▸ EXTRAIT FOURNI
══════════

2/4 TPMP et les streamers, mon déclic politique
La première fois que j’ai entendu parler de politique, c’était à la télé en 2017. Pour savoir si Marine Le Pen allait être présidente. Puis le vide, pendant presque cinq ans. Chez moi, la politique n’existait pas. Je ne m’y intéressais pas. Mon père et ma mère ne votent pas. On ne parle jamais de ça à la maison.
Il a fallu attendre que des morceaux de débats apparaissent sur TikTok pour que je m’y intéresse. La première fois, c’était des extraits de « Touche pas à mon poste ! » (TPMP) avec Jean Messiha. Il se faisait clasher. Les débats, j’aime bien quand ils sont organisés sur TPMP.
Sur TPMP, ça peut partir en clash à tout moment
Le plateau est grand et bleu, avec plein de lumières et de bruitages. Les spectateurs applaudissent. Les gens rigolent. Il y a une dizaine de personnes qui donnent leurs avis avec le chef de l’émission, Cyril Hanouna. Lui, il fait juste le show. Tu sens que ce n’est pas sa vraie personnalité. Il fait semblant de rigoler. Souvent, les gens qui viennent ce sont des personnes qui s’étaient déjà embrouillées sur internet. J’y ai vu des chanteurs comme Booba, des acteurs, mais aussi des Gilets jaunes. C’était hyper intéressant. Ils avaient des histoires atypiques à raconter.

══════════

▸ MATÉRIEL D'ÉTUDE
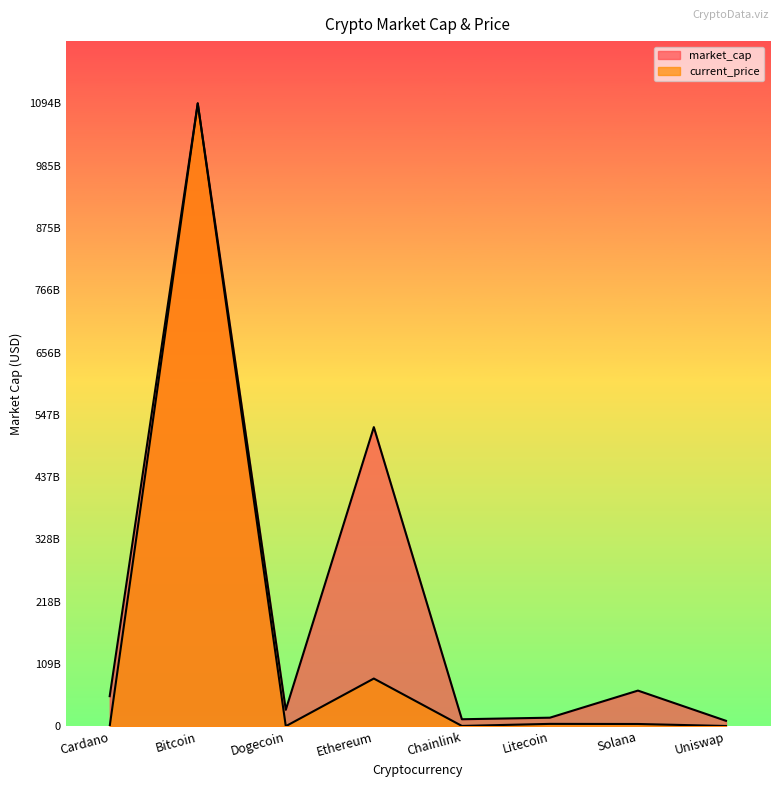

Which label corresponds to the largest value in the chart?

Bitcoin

══════════

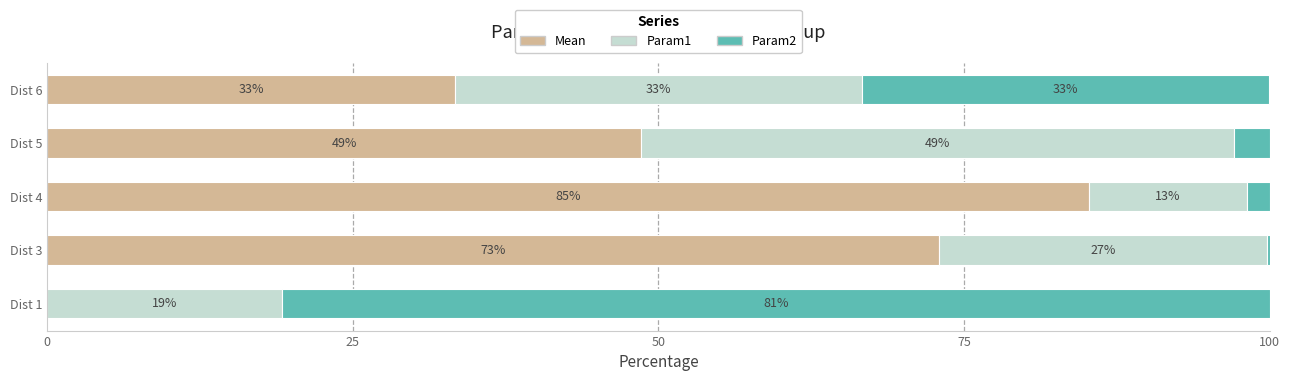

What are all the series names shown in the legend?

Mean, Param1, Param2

══════════

Reproduisez fidèlement le passage de l'extrait fourni allant de « Il a fallu attendre » à « atypiques à raconter. ». Aucun recours aux enregistrements n'est nécessaire.

▸ CORRIGÉ
Il a fallu attendre que des morceaux de débats apparaissent sur TikTok pour que je m’y intéresse. La première fois, c’était des extraits de « Touche pas à mon poste ! » (TPMP) avec Jean Messiha. Il se faisait clasher. Les débats, j’aime bien quand ils sont organisés sur TPMP.
Sur TPMP, ça peut partir en clash à tout moment
Le plateau est grand et bleu, avec plein de lumières et de bruitages. Les spectateurs applaudissent. Les gens rigolent. Il y a une dizaine de personnes qui donnent leurs avis avec le chef de l’émission, Cyril Hanouna. Lui, il fait juste le show. Tu sens que ce n’est pas sa vraie personnalité. Il fait semblant de rigoler. Souvent, les gens qui viennent ce sont des personnes qui s’étaient déjà embrouillées sur internet. J’y ai vu des chanteurs comme Booba, des acteurs, mais aussi des Gilets jaunes. C’était hyper intéressant. Ils avaient des histoires atypiques à raconter.